• Task brief:
From the first line of the data down to and including the line with "index dip: (292, 350)", copy everything exactly, leaving out pictures.

##########

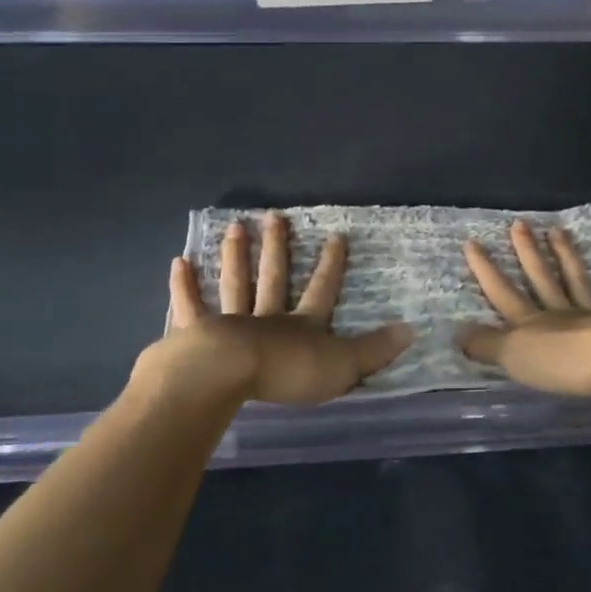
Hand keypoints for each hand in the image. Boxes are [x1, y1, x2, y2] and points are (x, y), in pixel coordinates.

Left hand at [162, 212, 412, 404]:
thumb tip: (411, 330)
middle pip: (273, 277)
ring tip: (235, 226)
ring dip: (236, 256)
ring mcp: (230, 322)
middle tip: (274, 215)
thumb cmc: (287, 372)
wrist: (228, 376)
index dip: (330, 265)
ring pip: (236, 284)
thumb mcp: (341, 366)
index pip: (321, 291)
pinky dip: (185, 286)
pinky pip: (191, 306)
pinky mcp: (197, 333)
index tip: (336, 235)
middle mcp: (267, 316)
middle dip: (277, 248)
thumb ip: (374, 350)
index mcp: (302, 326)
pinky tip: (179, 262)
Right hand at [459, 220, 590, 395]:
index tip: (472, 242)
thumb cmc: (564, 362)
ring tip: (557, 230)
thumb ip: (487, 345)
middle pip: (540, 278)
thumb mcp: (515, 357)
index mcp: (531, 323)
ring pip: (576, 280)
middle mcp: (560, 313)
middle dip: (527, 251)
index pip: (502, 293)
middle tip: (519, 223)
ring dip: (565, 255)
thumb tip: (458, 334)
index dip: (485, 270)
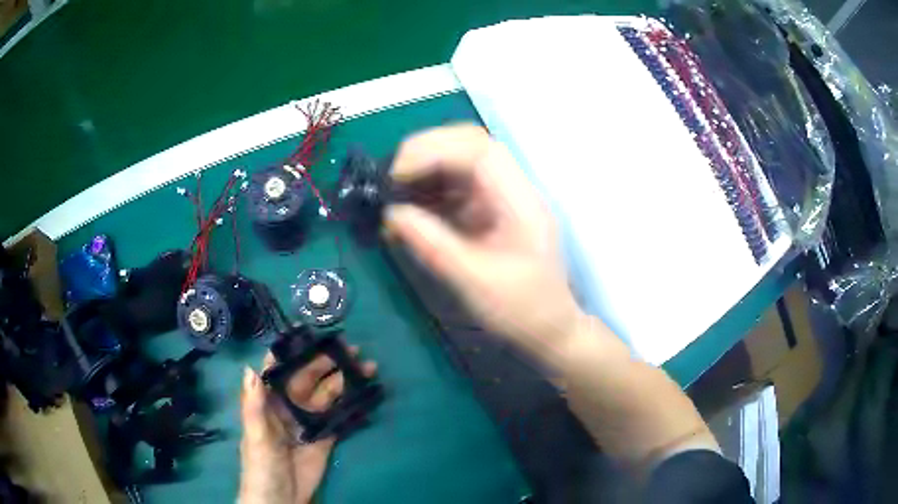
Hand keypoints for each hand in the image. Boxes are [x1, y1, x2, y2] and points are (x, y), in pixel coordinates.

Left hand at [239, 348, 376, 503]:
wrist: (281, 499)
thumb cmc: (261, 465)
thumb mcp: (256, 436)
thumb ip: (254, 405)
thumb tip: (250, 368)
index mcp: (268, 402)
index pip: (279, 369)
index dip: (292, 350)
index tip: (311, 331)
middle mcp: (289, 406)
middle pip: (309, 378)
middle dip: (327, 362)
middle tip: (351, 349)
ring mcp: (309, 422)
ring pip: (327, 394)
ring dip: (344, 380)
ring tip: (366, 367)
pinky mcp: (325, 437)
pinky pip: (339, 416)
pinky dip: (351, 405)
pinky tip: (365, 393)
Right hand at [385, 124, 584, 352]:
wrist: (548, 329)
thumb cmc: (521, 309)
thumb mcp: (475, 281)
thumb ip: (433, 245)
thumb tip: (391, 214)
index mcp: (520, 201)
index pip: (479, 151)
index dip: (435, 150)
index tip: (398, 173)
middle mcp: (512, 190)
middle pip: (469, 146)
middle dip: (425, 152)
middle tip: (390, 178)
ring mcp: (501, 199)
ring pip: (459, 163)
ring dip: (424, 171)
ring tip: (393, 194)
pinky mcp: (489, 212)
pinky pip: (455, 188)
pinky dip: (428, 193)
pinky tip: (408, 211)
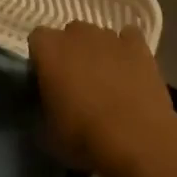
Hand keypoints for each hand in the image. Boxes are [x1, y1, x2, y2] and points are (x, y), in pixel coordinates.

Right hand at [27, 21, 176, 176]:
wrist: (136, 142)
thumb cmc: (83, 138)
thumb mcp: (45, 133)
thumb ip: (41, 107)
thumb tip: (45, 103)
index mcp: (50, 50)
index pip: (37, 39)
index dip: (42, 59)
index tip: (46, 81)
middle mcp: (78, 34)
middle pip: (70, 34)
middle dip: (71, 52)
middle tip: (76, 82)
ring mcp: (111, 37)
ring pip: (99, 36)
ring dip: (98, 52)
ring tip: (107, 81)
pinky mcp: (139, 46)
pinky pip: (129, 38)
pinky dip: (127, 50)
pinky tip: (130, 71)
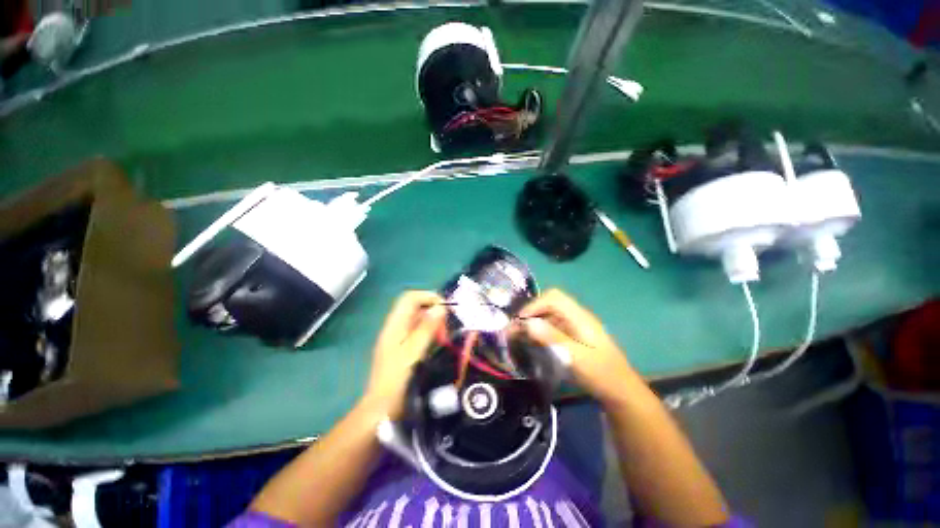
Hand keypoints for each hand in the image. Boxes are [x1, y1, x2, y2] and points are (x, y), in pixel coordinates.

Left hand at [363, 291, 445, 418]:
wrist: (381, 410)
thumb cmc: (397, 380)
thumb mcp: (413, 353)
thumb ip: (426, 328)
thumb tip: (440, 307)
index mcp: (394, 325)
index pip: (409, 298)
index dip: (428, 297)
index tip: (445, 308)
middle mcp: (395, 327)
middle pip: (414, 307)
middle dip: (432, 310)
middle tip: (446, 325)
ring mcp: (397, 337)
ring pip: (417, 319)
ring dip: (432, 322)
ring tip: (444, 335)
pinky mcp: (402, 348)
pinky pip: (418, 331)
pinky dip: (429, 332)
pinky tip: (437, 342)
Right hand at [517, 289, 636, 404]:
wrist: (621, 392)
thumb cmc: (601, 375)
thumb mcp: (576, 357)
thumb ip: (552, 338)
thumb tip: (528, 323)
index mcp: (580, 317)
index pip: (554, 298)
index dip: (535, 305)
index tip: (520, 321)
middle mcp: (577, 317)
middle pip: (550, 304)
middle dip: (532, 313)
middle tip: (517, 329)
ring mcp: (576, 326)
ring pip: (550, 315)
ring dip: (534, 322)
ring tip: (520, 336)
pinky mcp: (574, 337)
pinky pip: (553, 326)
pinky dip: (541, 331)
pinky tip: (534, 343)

##########

• Result below:
Hand keypoints for each hand in the image. Boxes are [x1, y1, x2, y2] and points are (x, y), in pixel coordinates.

Left hand at [162, 212, 412, 404]:
thumb tip: (411, 330)
middle pip: (273, 277)
ring tip: (235, 226)
ring dip: (236, 256)
ring mcp: (230, 322)
middle tip: (274, 215)
thumb cmc: (287, 372)
wrist: (228, 376)
index dip: (330, 265)
ring pip: (236, 284)
thumb mcp: (341, 366)
index pip: (321, 291)
pinky dip: (185, 286)
pinky pip: (191, 306)
pinky mcp: (197, 333)
index tip: (336, 235)
middle mcp: (267, 316)
middle dip: (277, 248)
thumb ip: (374, 350)
index mcp: (302, 326)
pinky tip: (179, 262)
Right hand at [459, 220, 590, 395]:
index tip: (472, 242)
thumb cmc: (564, 362)
ring tip: (557, 230)
thumb ip: (487, 345)
middle pip: (540, 278)
thumb mcp: (515, 357)
index mcp: (531, 323)
ring pip: (576, 280)
middle mcp: (560, 313)
middle dip: (527, 251)
index pip: (502, 293)
middle tip: (519, 223)
ring dip: (565, 255)
thumb tip: (458, 334)
index dip: (485, 270)
Hand keypoints for each hand in the image. Boxes are [x1, y1, x2, y2] and points are (x, y), in pixel coordinates.

Left hand at [239, 348, 376, 503]:
wrist: (281, 499)
thumb cmc: (261, 465)
thumb mcp: (256, 436)
thumb ip: (254, 405)
thumb tip: (250, 368)
index mcp: (268, 402)
index pip: (279, 369)
index dip: (292, 350)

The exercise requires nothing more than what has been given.